### What you need to do
For the entries below, report every line that includes the word "ankle".

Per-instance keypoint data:
--- START ---
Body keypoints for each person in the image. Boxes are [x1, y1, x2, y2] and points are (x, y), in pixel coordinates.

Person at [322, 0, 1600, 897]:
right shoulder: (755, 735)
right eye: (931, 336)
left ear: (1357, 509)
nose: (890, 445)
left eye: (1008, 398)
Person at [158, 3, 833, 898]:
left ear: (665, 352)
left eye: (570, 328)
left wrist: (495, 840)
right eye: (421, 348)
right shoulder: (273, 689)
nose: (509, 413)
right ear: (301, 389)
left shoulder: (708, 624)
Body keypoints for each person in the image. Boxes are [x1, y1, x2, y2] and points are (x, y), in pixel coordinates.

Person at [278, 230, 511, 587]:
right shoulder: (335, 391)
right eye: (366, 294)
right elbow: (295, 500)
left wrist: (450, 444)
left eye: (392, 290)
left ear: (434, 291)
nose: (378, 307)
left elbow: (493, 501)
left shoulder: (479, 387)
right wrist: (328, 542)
--- END ---
--- START ---
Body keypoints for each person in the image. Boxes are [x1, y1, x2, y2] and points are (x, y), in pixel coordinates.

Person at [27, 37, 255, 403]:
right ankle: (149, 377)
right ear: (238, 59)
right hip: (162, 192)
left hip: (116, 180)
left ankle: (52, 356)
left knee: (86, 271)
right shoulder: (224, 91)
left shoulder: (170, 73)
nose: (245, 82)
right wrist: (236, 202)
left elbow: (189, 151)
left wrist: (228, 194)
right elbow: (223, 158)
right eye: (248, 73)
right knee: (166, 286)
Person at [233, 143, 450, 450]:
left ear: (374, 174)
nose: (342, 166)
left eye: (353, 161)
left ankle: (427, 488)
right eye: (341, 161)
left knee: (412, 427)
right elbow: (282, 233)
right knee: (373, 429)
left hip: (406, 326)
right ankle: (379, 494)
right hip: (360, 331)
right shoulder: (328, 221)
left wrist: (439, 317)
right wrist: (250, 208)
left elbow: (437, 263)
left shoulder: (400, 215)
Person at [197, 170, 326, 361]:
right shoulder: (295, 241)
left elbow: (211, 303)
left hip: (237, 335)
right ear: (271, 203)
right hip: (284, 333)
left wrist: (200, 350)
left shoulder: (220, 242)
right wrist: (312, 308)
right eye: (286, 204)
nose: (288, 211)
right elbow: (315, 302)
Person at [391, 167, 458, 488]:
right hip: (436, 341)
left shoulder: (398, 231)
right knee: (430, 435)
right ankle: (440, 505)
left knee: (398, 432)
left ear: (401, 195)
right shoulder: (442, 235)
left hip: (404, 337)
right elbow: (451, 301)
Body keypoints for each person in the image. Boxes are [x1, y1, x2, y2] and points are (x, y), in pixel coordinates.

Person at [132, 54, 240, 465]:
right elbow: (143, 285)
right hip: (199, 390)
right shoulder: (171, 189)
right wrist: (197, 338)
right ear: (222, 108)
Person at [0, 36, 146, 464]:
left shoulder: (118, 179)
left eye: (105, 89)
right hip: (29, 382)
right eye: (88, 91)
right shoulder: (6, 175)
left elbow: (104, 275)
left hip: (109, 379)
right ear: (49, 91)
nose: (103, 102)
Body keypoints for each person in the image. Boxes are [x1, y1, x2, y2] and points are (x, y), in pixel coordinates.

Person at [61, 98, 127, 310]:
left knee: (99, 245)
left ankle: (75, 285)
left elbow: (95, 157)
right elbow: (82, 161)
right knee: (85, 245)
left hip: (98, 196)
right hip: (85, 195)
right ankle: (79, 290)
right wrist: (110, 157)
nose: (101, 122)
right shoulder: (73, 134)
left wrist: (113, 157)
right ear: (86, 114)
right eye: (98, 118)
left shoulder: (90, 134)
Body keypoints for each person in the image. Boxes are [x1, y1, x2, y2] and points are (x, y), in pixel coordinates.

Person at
--- END ---
### Task answer
right ankle: (149, 377)
left ankle: (52, 356)
left ankle: (427, 488)
right ankle: (379, 494)
right ankle: (440, 505)
left ankle: (75, 285)
right ankle: (79, 290)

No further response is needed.